**About this exercise:**
Among the entries that follow, how many lines contain the word "weight"? Give the number alone.

_____

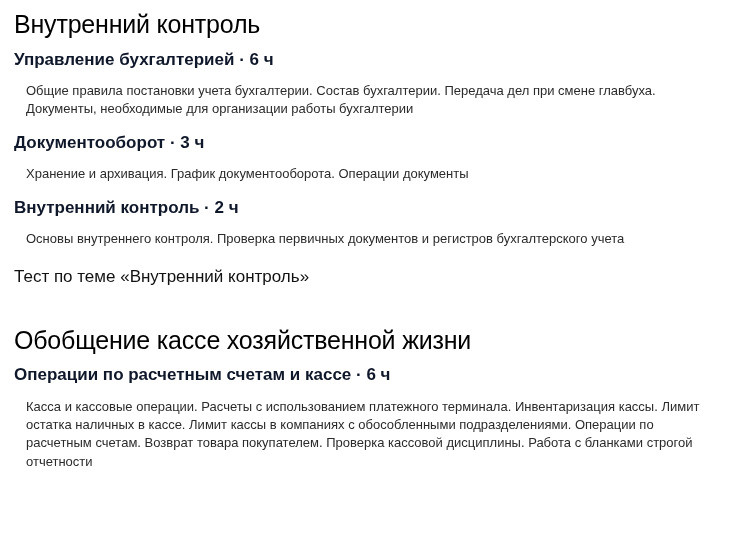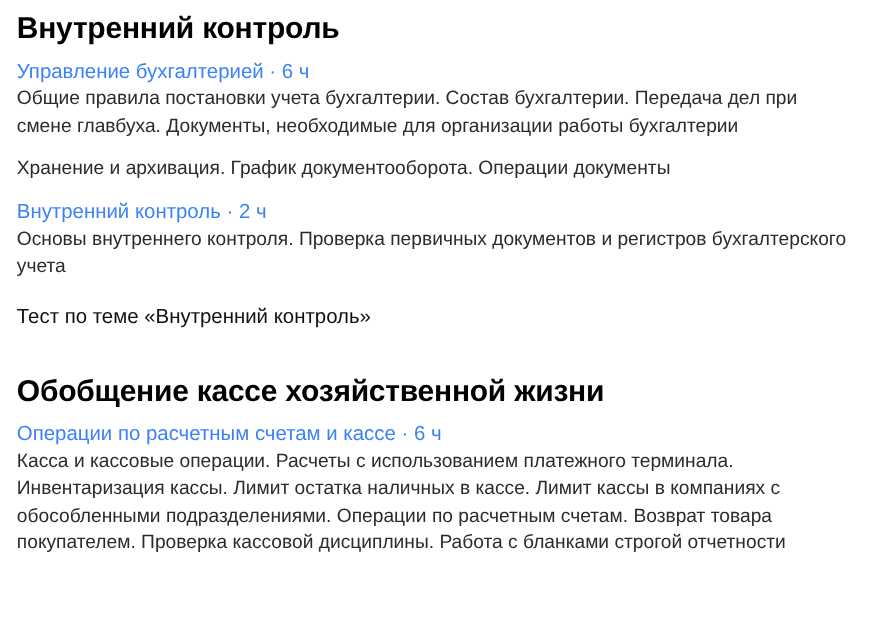--- a/index.html
+++ b/index.html
@@ -14,44 +14,44 @@
     color: #1a1a1a;
     overflow: hidden;
   }
   .page {
     padding: 6px 14px 0 14px;
     box-sizing: border-box;
     width: 747px;
   }
   .section-title {
     font-size: 25px;
-    font-weight: bold;
+    font-weight: normal;
     letter-spacing: -0.2px;
     color: #000000;
     margin: 4px 0 10px 0;
     line-height: 1.15;
   }
   .section-title.second {
     margin-top: 2px;
   }
   .module {
     margin-bottom: 13px;
   }
   .module-title {
     font-size: 17px;
-    font-weight: normal;
-    color: #3b82f6;
+    font-weight: bold;
+    color: #0f172a;
     line-height: 1.25;
     margin: 0 0 2px 0;
   }
   .module-desc {
-    font-size: 16px;
+    font-size: 13px;
     color: #2b2b2b;
     line-height: 1.42;
-    margin: 0;
+    margin: 12px;
     max-width: 700px;
   }
   .test-item {
     font-size: 17px;
     color: #111111;
     margin: 18px 0 0 0;
     line-height: 1.25;
   }
   .divider-gap {
     height: 36px;
@@ -64,20 +64,21 @@
 
   <h2 class="section-title">Внутренний контроль</h2>
 
   <div class="module">
     <div class="module-title">Управление бухгалтерией · 6 ч</div>
     <p class="module-desc">Общие правила постановки учета бухгалтерии. Состав бухгалтерии. Передача дел при смене главбуха. Документы, необходимые для организации работы бухгалтерии</p>
   </div>
 
 
   <div class="module">
+    <div class="module-title">Документооборот · 3 ч</div>
     <p class="module-desc">Хранение и архивация. График документооборота. Операции документы</p>
   </div>
 
   <div class="module">
     <div class="module-title">Внутренний контроль · 2 ч</div>
     <p class="module-desc">Основы внутреннего контроля. Проверка первичных документов и регистров бухгалтерского учета</p>
   </div>
 
   <div class="test-item">Тест по теме «Внутренний контроль»</div>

_____

**Response area:**
4